Report: Brittney Griner’s Detention in Russia Extended to May 19

Brittney Griner’s Russian detention has been extended to May 19, according to Russian news agency TASS. The Mercury center has been in Russian detention since February when the Russian Federal Customs Service said it found vape cartridges containing hashish oil in her luggage at Sheremetyevo International Airport near Moscow.

“The court granted the petition of the investigation and extended the term of U.S. citizen Griner’s detention until May 19,” TASS quoted the court as saying.

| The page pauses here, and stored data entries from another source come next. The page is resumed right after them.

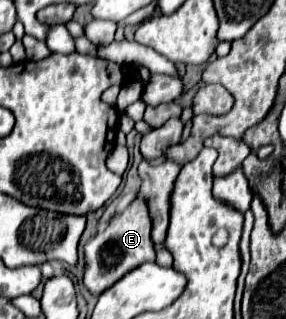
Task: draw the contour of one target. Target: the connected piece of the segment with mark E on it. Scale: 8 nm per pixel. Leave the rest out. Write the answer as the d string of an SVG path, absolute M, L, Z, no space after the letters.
M134 198L122 212L114 214L108 226L96 232L86 244L86 274L84 286L98 296L114 282L118 282L130 268L136 268L144 262L154 262L156 250L152 242L152 220L148 212L148 204L144 198Z

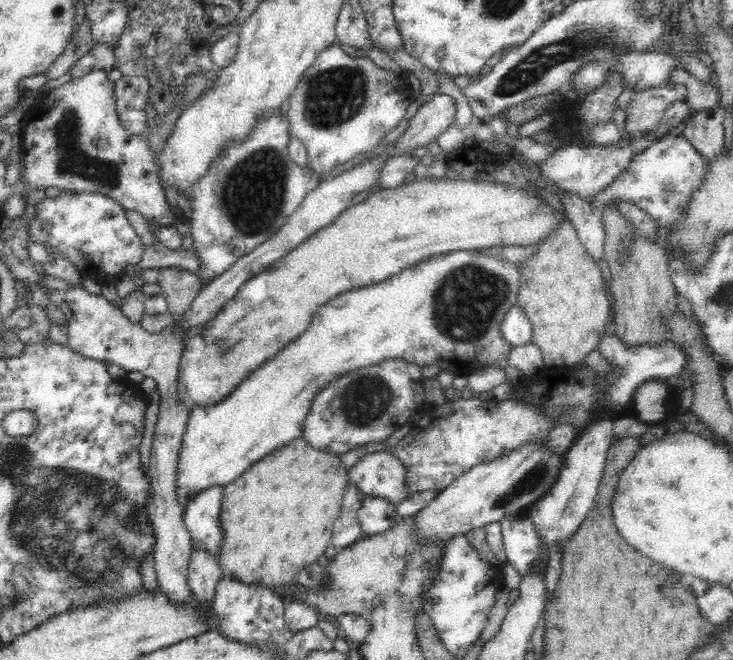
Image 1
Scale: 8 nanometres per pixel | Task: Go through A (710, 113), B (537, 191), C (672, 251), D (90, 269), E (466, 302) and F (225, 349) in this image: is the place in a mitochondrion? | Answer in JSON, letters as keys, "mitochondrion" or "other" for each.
{"A":"other","B":"other","C":"other","D":"other","E":"mitochondrion","F":"mitochondrion"}

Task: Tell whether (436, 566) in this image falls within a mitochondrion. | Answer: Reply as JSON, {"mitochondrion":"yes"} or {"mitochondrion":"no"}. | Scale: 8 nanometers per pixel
{"mitochondrion":"no"}

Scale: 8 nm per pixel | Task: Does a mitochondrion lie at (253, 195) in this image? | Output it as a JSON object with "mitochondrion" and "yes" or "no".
{"mitochondrion":"yes"}

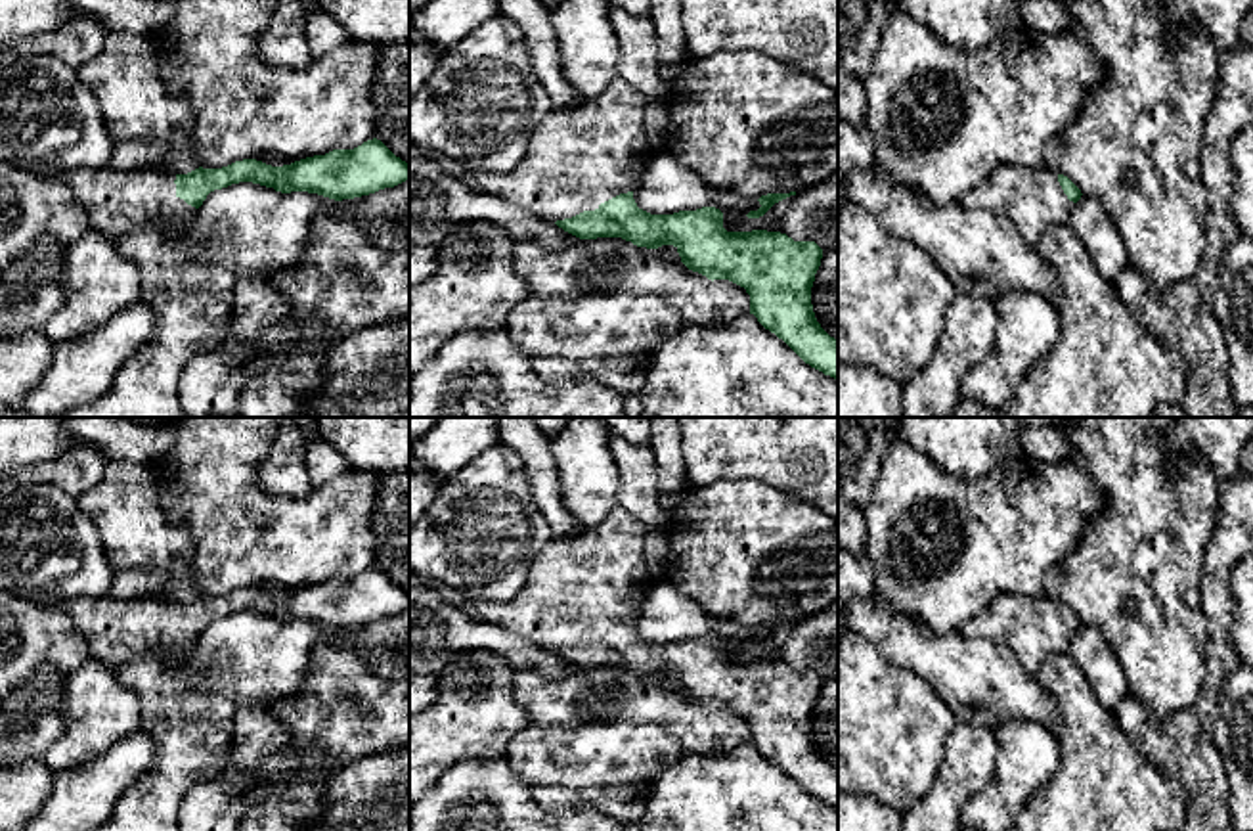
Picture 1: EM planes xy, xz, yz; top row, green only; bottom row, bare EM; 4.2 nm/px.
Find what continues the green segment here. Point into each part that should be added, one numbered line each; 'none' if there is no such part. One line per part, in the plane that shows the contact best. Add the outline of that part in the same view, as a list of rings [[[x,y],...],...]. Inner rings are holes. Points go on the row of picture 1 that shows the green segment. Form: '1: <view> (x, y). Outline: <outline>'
1: xz (576, 159). Outline: [[[614,79],[593,101],[574,111],[551,111],[509,172],[476,172],[467,159],[425,151],[440,170],[467,186],[555,224],[641,186],[650,155],[643,128],[648,100]]]

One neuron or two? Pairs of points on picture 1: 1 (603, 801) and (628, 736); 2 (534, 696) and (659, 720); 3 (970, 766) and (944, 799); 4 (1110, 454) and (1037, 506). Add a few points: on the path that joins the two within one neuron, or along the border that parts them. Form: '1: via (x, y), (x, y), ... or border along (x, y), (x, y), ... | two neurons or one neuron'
1: border along (647, 784), (595, 786), (571, 791) | two neurons
2: via (565, 715), (601, 715), (628, 720) | one neuron
3: via (963, 774), (951, 791) | one neuron
4: border along (1068, 460), (1104, 496), (1099, 514) | two neurons

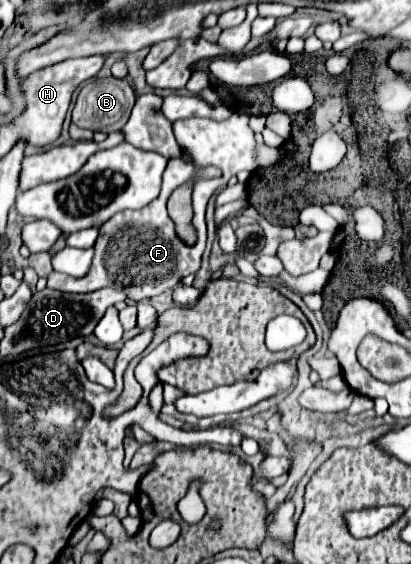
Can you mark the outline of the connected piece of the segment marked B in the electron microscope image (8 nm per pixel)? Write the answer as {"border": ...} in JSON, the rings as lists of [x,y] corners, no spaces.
{"border":[[[97,79],[87,83],[77,97],[77,103],[73,107],[73,123],[83,127],[83,129],[93,129],[93,131],[119,131],[127,119],[129,113],[133,109],[135,103],[135,93],[131,89],[131,85],[125,79]]]}

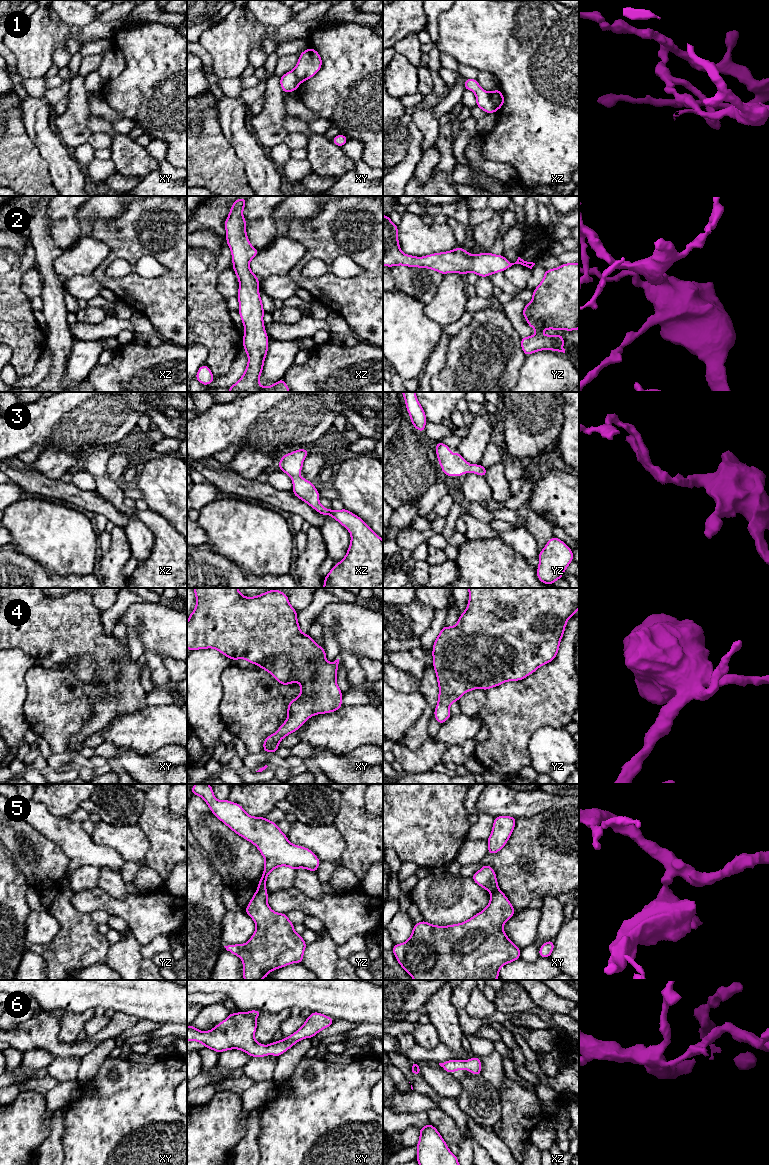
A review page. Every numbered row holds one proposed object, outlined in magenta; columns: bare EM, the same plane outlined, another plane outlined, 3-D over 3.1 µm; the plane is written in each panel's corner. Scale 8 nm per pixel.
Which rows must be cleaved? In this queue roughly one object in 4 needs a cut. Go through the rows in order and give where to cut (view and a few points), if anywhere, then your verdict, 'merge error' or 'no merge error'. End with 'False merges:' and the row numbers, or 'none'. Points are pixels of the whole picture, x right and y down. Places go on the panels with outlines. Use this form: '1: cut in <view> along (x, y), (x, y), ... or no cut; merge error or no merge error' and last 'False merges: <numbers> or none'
1: cut in xz along (489, 93), (495, 111); merge error
2: no cut; no merge error
3: no cut; no merge error
4: no cut; no merge error
5: cut in yz along (258, 888), (265, 890); merge error
6: no cut; no merge error
False merges: 1, 5

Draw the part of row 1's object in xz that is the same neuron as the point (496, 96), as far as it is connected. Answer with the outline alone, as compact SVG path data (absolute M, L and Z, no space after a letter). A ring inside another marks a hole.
M497 89L490 93L490 98L495 107L495 112L497 112L499 108L502 107L505 102L503 94L499 89Z

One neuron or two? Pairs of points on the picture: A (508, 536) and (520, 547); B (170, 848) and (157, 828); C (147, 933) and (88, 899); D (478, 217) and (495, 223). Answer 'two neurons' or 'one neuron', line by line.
A: one neuron
B: one neuron
C: one neuron
D: two neurons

Hashish oil is a more concentrated form of marijuana, and is commonly consumed in vape form. The “large-scale transportation of drugs,” according The New York Times, carries a hefty punishment if charges are handed down in Russia.

The crime carries a possible sentence of five to 10 years in prison, the customs service said according to ESPN. Griner has had very little contact with the outside world and the few times she’s been seen publicly were when Russian State TV released a photo of Griner and a video of customs going through her baggage surfaced.

Ekaterina Kalugina, a member of Public Monitoring Commission, a semi-official body with access to Russian prisons, told TASS that Griner’s only complaint was that the beds are too short for her. The Mercury have the  seven-time All Star registered at 6’9”. Kalugina added that Griner is sharing a cell with two other women with no previous convictions.

Despite her February detainment, news of Griner being arrested didn’t become public until early March well after Russia’s invasion of Ukraine and when sanctions were already underway against the country. It’s even been questioned if the charges against her are legitimate or if she was targeted for being a high profile American athlete. Daniel Fried, the former U.S. ambassador to Poland under President Bill Clinton, doesn’t think it’s beneath Russia to detain an American unjustly. 

“I can’t say definitively she didn’t [do the crime], but the first thought I had when I read about [the arrest] is this sounds like [the Russians] taking an American hostage,” said the assistant secretary of state for Europe under Presidents George W. Bush and Barack Obama. “It wouldn’t surprise me at all if they would do that—plant drugs and grab her. The American embassy and the U.S. government has been aware of the possibility of the Russians using Americans in Moscow as bargaining chips.

“It would be just like the Russians to do this—pick somebody, make a case. Unless there is actual evidence [implicating Griner], which would frankly surprise me, I would regard this as a political case, and I feel badly for this person who is caught up in it.”

Griner, who plays for the Russian basketball team UMMC Ekaterinburg during the WNBA offseason, was on her way of the country when her bag was searched.